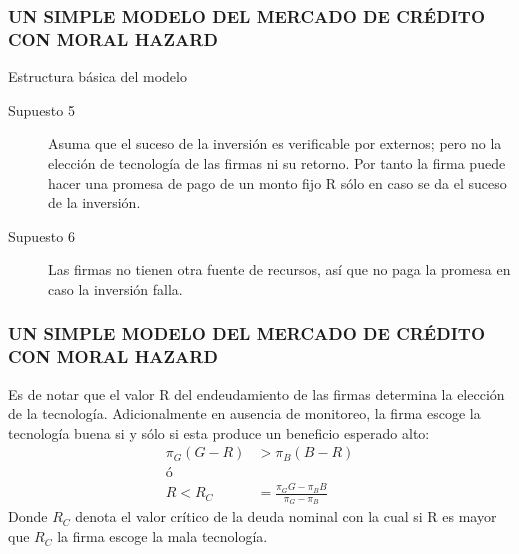 \begin{frame}
    \frametitle{{\normalsize UN SIMPLE MODELO DEL MERCADO DE CRÉDITO CON MORAL HAZARD} {}}
    
    \begin{block} {Estructura básica del modelo}
        \begin{description}
             \item[Supuesto 5] Asuma que el suceso de la inversión es verificable por externos; pero no la elección de tecnología de las firmas ni su retorno. Por tanto la firma puede hacer una promesa de pago de un monto fijo R sólo en caso se da el suceso de la inversión.
            \item[Supuesto 6] Las firmas no tienen otra fuente de recursos, así que no paga la promesa en caso la inversión falla.
            
        \end{description}
          
    \end{block}	

 
\end{frame}

\begin{frame}
\frametitle{{\normalsize UN SIMPLE MODELO DEL MERCADO DE CRÉDITO CON MORAL HAZARD} {}}

Es de notar que el valor R del endeudamiento de las firmas determina la elección de la tecnología. Adicionalmente en ausencia de monitoreo, la firma escoge la tecnología buena si y sólo si esta produce un beneficio esperado alto:
\begin{align}
\pi_{G}(G-R)&>\pi_{B}(B-R) \\
ó \nonumber \\
R<R_{C}&=\frac{\pi_{G}G-\pi_{B}B}{\pi_{G}-\pi_{B}}    
\end{align}
Donde $R_{C}$ denota el valor crítico de la deuda nominal con la cual si R es mayor que $R_{C}$ la firma escoge la mala tecnología. 
\end{frame}

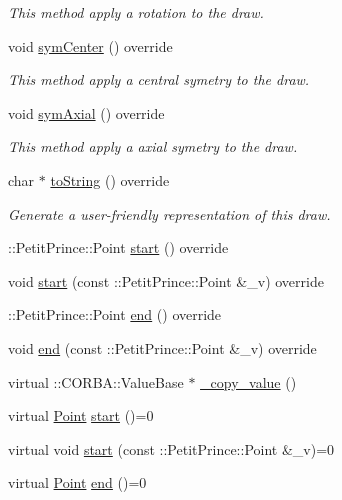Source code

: \begin{DoxyCompactItemize}
\begin{DoxyCompactList}\small\item\em This method apply a rotation to the draw. \end{DoxyCompactList}\item 
void \hyperlink{class_line_a963afc932982e706383fd82263978c38}{sym\+Center} () override
\begin{DoxyCompactList}\small\item\em This method apply a central symetry to the draw. \end{DoxyCompactList}\item 
void \hyperlink{class_line_ad235ec549fdc4f7eee305becc1fefe8a}{sym\+Axial} () override
\begin{DoxyCompactList}\small\item\em This method apply a axial symetry to the draw. \end{DoxyCompactList}\item 
char $\ast$ \hyperlink{class_line_a12c0a83bdccfa79183c38a8b63e54b36}{to\+String} () override
\begin{DoxyCompactList}\small\item\em Generate a user-\/friendly representation of this draw. \end{DoxyCompactList}\item 
\+::Petit\+Prince\+::\+Point \hyperlink{class_line_a98203eecc32db053609ec4ed976c591e}{start} () override
\item 
void \hyperlink{class_line_a6d94c9e7708a0ea2bd8d23f90cd2880e}{start} (const \+::Petit\+Prince\+::\+Point \&\+\_\+v) override
\item 
\+::Petit\+Prince\+::\+Point \hyperlink{class_line_a0a63ba42fc17f9bcef9b26429fac7b05}{end} () override
\item 
void \hyperlink{class_line_a5555e7b5f8f6be8fd3b1fed0ce60ba85}{end} (const \+::Petit\+Prince\+::\+Point \&\+\_\+v) override
\item 
virtual \+::C\+O\+R\+B\+A\+::\+Value\+Base $\ast$ \hyperlink{class_line_a1394704db9b14feb758131900ad5d173}{\+\_\+copy\+\_\+value} ()
\item 
virtual \hyperlink{struct_point}{Point} \hyperlink{class_line_aaf3b5135f7b80df4a4882277a5b1b63f}{start} ()=0
\item 
virtual void \hyperlink{class_line_aa0fb946ffb5689f0eb08339a93ea76ed}{start} (const \+::Petit\+Prince\+::\+Point \&\+\_\+v)=0
\item 
virtual \hyperlink{struct_point}{Point} \hyperlink{class_line_ad69f4951e34588087edacf3dccb9205f}{end} ()=0

\end{DoxyCompactItemize}
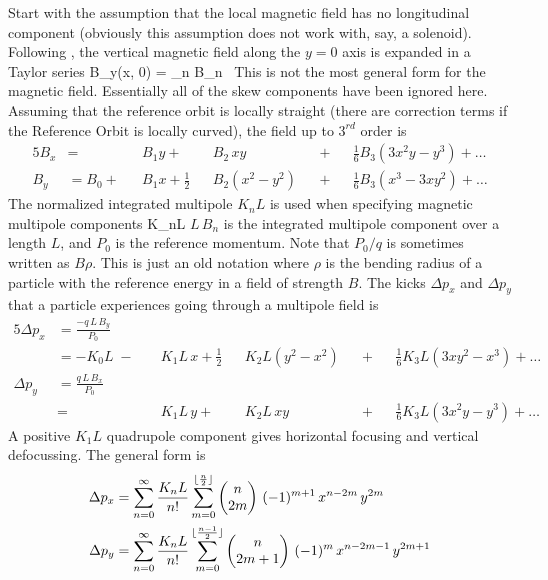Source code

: Start with the assumption that the local magnetic field has no
longitudinal component (obviously this assumption does not work with,
say, a solenoid).  Following \mad, the vertical magnetic field along
the $y = 0$ axis is expanded in a Taylor series
\Begineq
  B_y(x, 0) = \sum_n B_n \, 
  \label{byx0b}
\Endeq
This is not the most
general form for the magnetic field. Essentially all of the skew
components have been ignored here. Assuming that the
reference orbit is locally straight (there are correction terms if the
Reference Orbit is locally curved), the field up to $3^{rd}$ order is
\begin{alignat}{5}
  B_x &=           &&B_1 y \plus         &&B_2 \, xy       
                   && \plus && \frac{1}{6} B_3 (3x^2 y - y^3) \plus \ldots \\
  B_y &= B_0 \plus &&B_1 x + \frac{1}{2} &&B_2 (x^2 - y^2) 
                   && \plus && \frac{1}{6} B_3 (x^3 - 3x y^2) \plus \ldots
\end{alignat}
The normalized integrated multipole $K_nL$ is used when specifying magnetic
multipole components
\Begineq
  K_nL \equiv {}
\Endeq
$L \, B_n$ is the integrated multipole component over a length $L$,
and $P_0$ is the reference momentum. Note that $P_0/q$ is sometimes
written as $B\rho$. This is just an old notation where $\rho$ is the
bending radius of a particle with the reference energy in a field of
strength $B$. The kicks $\Delta p_x$ and $\Delta p_y$ that a
particle experiences going through a multipole field is
\begin{alignat}{5}
  \Delta p_x & = \frac{-q \, L \, B_y}{P_0} \label{pqlbp1} \\
             & = -K_0 L \;-\; 
             && K_1 L \, x \plus 
             \frac{1}{2} && K_2 L (y^2 - x^2) && \plus 
             && \frac{1}{6} K_3 L (3x y^2 - x^3) \plus \ldots 
             \nonumber \\
  \Delta p_y & = \frac{q \, L \, B_x}{P_0} \label{pqlbp2} \\
             & =     
             && K_1 L \, y \plus 
             && K_2 L \, xy && \plus 
             && \frac{1}{6} K_3L (3x^2 y - y^3) \plus \ldots \nonumber 
\end{alignat}
A positive $K_1L$ quadrupole component gives
horizontal focusing and vertical defocussing. The general form is
\begin{align}
  \Delta p_x &= \sum_{n = 0}^{\infty} \frac{K_n L}{n!} 
             \sum_{m = 0}^{\lfloor \frac{n}{2} \rfloor}
             \begin{pmatrix} n \cr 2m \end{pmatrix} \,
             (-1)^{m+1} \, x^{n-2m} \, y^{2m} \\
  \Delta p_y &= \sum_{n = 0}^{\infty} \frac{K_n L}{n!} 
             \sum_{m = 0}^{\lfloor \frac{n-1}{2} \rfloor}
             \begin{pmatrix} n \cr 2m+1 \end{pmatrix} \,
             (-1)^{m} \, x^{n-2m-1} \, y^{2m+1}
\end{align}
• • •
_Goal of the exercise_
Answer with nothing but the count of lines in the entries that hold the word "vertical".

_Answer to this task_
2